Texto fornecido =>
——

Mercado financeiro
Subiu
CPFL ON
Desceu
Bradesco ON
Movimento segue desempenho ruim nas casas em Nova York
Depois de seis altas consecutivas e avanço de 4,82% no período, o Índice Bovespa sucumbiu nesta quarta-feira, 17, a uma realização de lucros generalizada e fechou em queda de 1,67%, aos 67.540,25 pontos. O gatilho para a correção veio do mercado internacional, que deu sinais de estresse com as denúncias contra o presidente dos Estados Unidos, Donald Trump, de que teria pedido ao ao então diretor do FBI, James Comey, para encerrar investigações sobre a ligação do ex-conselheiro da Casa Branca Michael Flynn com a Rússia. Os piores momentos no desempenho do Ibovespa vieram à tarde (mínima de -2,21%), simultaneamente às perdas nas bolsas de Nova York, todas com quedas superiores a 1,5%.
Somente três de 59 ações da Bolsa fecharam em alta
Entre as 59 ações do Ibovespa, somente três fecharam em alta: Br Malls ON (+0,81%), Qualicorp ON (+0,50%) e CPFL Energia ON (+0,08%). A alta dos preços do petróleo não impediu a desvalorização das ações da Petrobras, que recuaram 0,56% (ON) e 0,57% (PN). Da mesma forma, o avanço de 1,68% do preço do minério de ferro no mercado à vista chinês foi insuficiente para conter as quedas das ações da Vale, que perderam 1,54% (ON) e 1,93% (PNA). Os bancos também caíram em bloco, com Banco do Brasil ON (-2,71%) e Bradesco ON (-2,60%) à frente. Porém, analistas apontam melhora do cenário doméstico e restabelecimento do fluxo de recursos externos na Bolsa em maio.

——

Itens listados =>
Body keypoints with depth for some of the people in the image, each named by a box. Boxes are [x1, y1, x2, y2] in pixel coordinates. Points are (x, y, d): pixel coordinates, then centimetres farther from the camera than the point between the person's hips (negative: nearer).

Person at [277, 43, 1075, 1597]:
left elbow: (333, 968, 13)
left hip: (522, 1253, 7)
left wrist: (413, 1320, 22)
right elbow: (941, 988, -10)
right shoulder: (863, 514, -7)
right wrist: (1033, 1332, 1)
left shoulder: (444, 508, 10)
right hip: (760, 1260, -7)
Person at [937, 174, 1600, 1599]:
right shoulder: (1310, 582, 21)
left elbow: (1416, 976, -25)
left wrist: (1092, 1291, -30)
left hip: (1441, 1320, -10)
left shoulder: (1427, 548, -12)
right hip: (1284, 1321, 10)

——

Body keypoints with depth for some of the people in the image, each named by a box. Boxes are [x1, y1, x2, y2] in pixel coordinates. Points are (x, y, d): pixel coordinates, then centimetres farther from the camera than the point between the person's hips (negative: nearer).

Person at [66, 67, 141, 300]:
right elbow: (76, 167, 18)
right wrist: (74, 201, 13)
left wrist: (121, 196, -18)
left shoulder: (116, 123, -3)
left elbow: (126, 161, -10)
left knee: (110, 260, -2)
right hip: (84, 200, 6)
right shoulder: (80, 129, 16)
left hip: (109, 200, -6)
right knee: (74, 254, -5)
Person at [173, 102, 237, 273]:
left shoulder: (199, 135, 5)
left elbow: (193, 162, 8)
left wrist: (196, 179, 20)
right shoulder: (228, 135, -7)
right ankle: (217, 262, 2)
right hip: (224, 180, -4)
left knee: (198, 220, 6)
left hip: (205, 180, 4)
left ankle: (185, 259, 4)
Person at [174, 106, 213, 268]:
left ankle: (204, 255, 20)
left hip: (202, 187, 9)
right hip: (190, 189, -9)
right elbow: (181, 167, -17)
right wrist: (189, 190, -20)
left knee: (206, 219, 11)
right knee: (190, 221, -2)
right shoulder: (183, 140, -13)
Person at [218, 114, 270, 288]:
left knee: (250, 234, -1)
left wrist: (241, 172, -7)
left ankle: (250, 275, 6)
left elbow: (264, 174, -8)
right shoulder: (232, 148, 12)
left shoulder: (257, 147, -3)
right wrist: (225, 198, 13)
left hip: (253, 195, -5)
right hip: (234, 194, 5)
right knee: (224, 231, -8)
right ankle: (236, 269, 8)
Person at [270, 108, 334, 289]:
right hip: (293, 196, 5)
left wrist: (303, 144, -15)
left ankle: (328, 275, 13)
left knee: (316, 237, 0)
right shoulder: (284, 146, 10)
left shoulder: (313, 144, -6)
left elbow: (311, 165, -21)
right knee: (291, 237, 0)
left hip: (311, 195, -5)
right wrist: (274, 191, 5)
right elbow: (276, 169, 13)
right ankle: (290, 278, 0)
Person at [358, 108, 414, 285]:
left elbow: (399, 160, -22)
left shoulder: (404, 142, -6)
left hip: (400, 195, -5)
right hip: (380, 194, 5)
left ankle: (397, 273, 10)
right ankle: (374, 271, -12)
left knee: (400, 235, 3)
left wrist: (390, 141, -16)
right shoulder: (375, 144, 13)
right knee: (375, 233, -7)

——

Lista de tarefas =>
A. Responda com base na notícia sobre o Ibovespa:
(i) Em quantos pontos o índice fechou nesta quarta-feira, 17?
(ii) Quais foram as três ações do índice que fecharam em alta?
(iii) Quanto recuaram as ações ON e PN da Petrobras?
B. Retome a notícia sobre o Ibovespa a partir da última frase apresentada.
Os itens são material à parte, sem relação com a notícia sobre o Ibovespa.

Respostas numeradas =>
A.
(i) 67.540,25 pontos.
(ii) Br Malls ON, Qualicorp ON e CPFL Energia ON.
(iii) 0,56% (ON) e 0,57% (PN).

B.
Dólar sobe com realização de lucros e temor por Trump
Após acumular queda de 3,10% nos últimos seis pregões, o dólar estava pronto para uma realização de lucros ontem e foi o que ocorreu. Não bastasse esse fator técnico, os mercados domésticos ainda foram contaminados pelo pessimismo global, em meio à crescente balbúrdia sobre um eventual impeachment de Donald Trump nos EUA. O dólar à vista no balcão fechou em alta de 1,19%, a R$ 3,1340, com mínima de R$ 3,0966 (-0,01%) e máxima de R$ 3,1355 (+1,24%). O giro registrado na clearing de câmbio da B3 somou US$ 1,674 bilhão. No mercado futuro, o dólar para junho avançava 1,19% por volta das 17h15, a R$ 3,1445. O volume de negócios estava em US$ 20,799 bilhões.
Taxa de juros têm recuperação com mau humor no exterior
Os juros futuros fizeram uma pausa na trajetória de queda vista pela manhã e as taxas fecharam a sessão regular do segmento BM&F entre a estabilidade, no caso dos vencimentos curtos, e leve alta na parte longa. O movimento é atribuído por agentes do mercado à piora do humor no exterior, que levou o dólar para as máximas, ampliou a queda dos juros dos Treasuries e colocou as bolsas nas mínimas. A taxa do contrato de Depósito Interfinanceiro (DI) para janeiro de 2018 (231.045 contratos) ficou em 8,975%, de 8,970% no ajuste de anteontem. A taxa do DI janeiro de 2019 (478.845 contratos) passou de 8,80% para 8,81%. A taxa do DI janeiro de 2021 (298 870 contratos) subiu de 9,51% para 9,59%.